Exclusivo Julia Roberts: "Temos de falar mais da droga"

Em O Ben Está de Volta, Julia Roberts volta ao grande protagonismo. Um papelão de uma mãe que tenta ajudar o seu filho toxicodependente. Chega para a semana aos cinemas. Sua majestade de Hollywood concedeu audiência ao DN.
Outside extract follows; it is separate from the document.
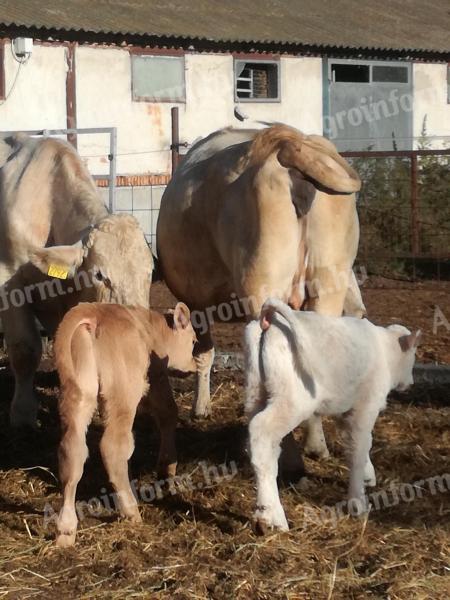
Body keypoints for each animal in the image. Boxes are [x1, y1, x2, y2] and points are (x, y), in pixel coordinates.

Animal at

A última vez que estive com Julia Roberts já foi há uns anos. A senhora promovia Erin Brockovich e era toda sorrisos. Pudera, adivinhava já o Óscar que iria ganhar. Estávamos em 1999. Agora, aos 52 anos, diziam-me que está diferente, que trata mal os entrevistadores e que tem nariz empinado. Isso do nariz empinado parecia-me bem razoável. Julia merece ter o nariz empinado: os anos passam e continua a ser uma das rainhas de Hollywood e nunca se comprometeu: diz o que pensa, não alinha em fórmulas de estrelato e é uma mulher de uma frontalidade única. Além do mais, está sempre a reinventar-se sem precisar de mudar muita coisa. Um feito.

No final deste encontro para promoção de O Ben está de Volta, de Peter Hedges, percebi que o seu sorriso de marca não está de facto tão ativo, mas nunca, mas mesmo nunca, foi seca ou rude. Julia Roberts igual a si própria. No final, até quase se riu. Exagero, quase sorriu. Bem vistas as coisas, o filme em questão não é leve, antes pelo contrário: uma história de um reencontro entre um filho junkie e a mãe. Ele quer largar o vício mas não consegue. Tudo se passa na véspera de Natal e a noite vai ser longa. O amor incondicional sem filtros. De um lado uma Julia Roberts em modo mãe coragem, do outro, um espantoso Lucas Hedges, filho do realizador e nomeado há pouco ao Óscar por Manchester by The Sea. Dramalhão sem medo de ser pesado, chega a ser até leve nos seus processos, e isso é refrescante.